┌─ Data supplied

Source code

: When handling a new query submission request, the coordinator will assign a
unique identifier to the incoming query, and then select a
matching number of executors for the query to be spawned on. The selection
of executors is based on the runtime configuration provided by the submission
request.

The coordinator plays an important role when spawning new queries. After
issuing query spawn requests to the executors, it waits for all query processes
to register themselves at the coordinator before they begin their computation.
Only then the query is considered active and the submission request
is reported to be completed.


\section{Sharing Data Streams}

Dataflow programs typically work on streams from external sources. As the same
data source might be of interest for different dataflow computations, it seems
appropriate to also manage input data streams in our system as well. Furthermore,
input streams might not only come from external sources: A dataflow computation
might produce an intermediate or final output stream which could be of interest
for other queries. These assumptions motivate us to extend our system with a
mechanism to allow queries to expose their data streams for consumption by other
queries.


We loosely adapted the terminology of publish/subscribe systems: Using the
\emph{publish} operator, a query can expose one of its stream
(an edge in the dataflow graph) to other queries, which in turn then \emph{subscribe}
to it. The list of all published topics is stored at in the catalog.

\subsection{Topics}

└─

▶ _Prompt_: Check all the records above and select each line where the string "queries" is found.

▶ _Exercise result_:
The coordinator plays an important role when spawning new queries. After
for other queries. These assumptions motivate us to extend our system with a
mechanism to allow queries to expose their data streams for consumption by other
queries.
(an edge in the dataflow graph) to other queries, which in turn then \emph{subscribe}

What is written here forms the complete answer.